* TASK STATEMENT *
Copy every line below word for word.
** Begin GIVEN DATA **
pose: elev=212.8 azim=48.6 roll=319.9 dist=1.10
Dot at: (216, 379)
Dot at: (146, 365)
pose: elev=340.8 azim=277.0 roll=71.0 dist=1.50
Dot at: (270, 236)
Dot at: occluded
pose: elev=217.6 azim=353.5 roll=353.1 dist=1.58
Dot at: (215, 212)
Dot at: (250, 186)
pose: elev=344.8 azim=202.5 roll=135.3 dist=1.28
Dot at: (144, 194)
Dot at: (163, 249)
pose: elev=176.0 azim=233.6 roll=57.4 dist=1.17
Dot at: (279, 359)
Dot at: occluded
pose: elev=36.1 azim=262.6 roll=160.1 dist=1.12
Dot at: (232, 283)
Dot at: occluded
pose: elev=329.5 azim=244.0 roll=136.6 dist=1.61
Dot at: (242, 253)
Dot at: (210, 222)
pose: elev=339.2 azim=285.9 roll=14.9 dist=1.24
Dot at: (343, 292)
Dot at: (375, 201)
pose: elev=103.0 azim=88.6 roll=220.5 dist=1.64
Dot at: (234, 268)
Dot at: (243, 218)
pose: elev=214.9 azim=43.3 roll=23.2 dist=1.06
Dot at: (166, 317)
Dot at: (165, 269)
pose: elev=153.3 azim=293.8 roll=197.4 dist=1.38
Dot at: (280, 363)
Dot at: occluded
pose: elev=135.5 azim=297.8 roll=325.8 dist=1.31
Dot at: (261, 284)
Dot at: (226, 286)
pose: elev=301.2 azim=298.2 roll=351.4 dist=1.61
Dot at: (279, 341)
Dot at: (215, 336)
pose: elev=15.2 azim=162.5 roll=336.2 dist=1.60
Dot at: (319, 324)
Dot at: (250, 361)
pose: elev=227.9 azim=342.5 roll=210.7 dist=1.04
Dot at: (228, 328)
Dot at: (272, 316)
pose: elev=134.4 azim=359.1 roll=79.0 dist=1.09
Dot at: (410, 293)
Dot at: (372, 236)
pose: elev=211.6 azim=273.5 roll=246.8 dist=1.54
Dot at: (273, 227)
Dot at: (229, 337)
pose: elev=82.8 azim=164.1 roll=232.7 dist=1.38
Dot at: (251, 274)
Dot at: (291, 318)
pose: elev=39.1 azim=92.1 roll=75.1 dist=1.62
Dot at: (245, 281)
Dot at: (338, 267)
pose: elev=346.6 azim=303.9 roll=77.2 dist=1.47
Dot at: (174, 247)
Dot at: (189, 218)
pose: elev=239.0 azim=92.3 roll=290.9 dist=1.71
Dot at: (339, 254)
** End GIVEN DATA **
* ANSWER IN FULL *
pose: elev=212.8 azim=48.6 roll=319.9 dist=1.10
Dot at: (216, 379)
Dot at: (146, 365)
pose: elev=340.8 azim=277.0 roll=71.0 dist=1.50
Dot at: (270, 236)
Dot at: occluded
pose: elev=217.6 azim=353.5 roll=353.1 dist=1.58
Dot at: (215, 212)
Dot at: (250, 186)
pose: elev=344.8 azim=202.5 roll=135.3 dist=1.28
Dot at: (144, 194)
Dot at: (163, 249)
pose: elev=176.0 azim=233.6 roll=57.4 dist=1.17
Dot at: (279, 359)
Dot at: occluded
pose: elev=36.1 azim=262.6 roll=160.1 dist=1.12
Dot at: (232, 283)
Dot at: occluded
pose: elev=329.5 azim=244.0 roll=136.6 dist=1.61
Dot at: (242, 253)
Dot at: (210, 222)
pose: elev=339.2 azim=285.9 roll=14.9 dist=1.24
Dot at: (343, 292)
Dot at: (375, 201)
pose: elev=103.0 azim=88.6 roll=220.5 dist=1.64
Dot at: (234, 268)
Dot at: (243, 218)
pose: elev=214.9 azim=43.3 roll=23.2 dist=1.06
Dot at: (166, 317)
Dot at: (165, 269)
pose: elev=153.3 azim=293.8 roll=197.4 dist=1.38
Dot at: (280, 363)
Dot at: occluded
pose: elev=135.5 azim=297.8 roll=325.8 dist=1.31
Dot at: (261, 284)
Dot at: (226, 286)
pose: elev=301.2 azim=298.2 roll=351.4 dist=1.61
Dot at: (279, 341)
Dot at: (215, 336)
pose: elev=15.2 azim=162.5 roll=336.2 dist=1.60
Dot at: (319, 324)
Dot at: (250, 361)
pose: elev=227.9 azim=342.5 roll=210.7 dist=1.04
Dot at: (228, 328)
Dot at: (272, 316)
pose: elev=134.4 azim=359.1 roll=79.0 dist=1.09
Dot at: (410, 293)
Dot at: (372, 236)
pose: elev=211.6 azim=273.5 roll=246.8 dist=1.54
Dot at: (273, 227)
Dot at: (229, 337)
pose: elev=82.8 azim=164.1 roll=232.7 dist=1.38
Dot at: (251, 274)
Dot at: (291, 318)
pose: elev=39.1 azim=92.1 roll=75.1 dist=1.62
Dot at: (245, 281)
Dot at: (338, 267)
pose: elev=346.6 azim=303.9 roll=77.2 dist=1.47
Dot at: (174, 247)
Dot at: (189, 218)
pose: elev=239.0 azim=92.3 roll=290.9 dist=1.71
Dot at: (339, 254)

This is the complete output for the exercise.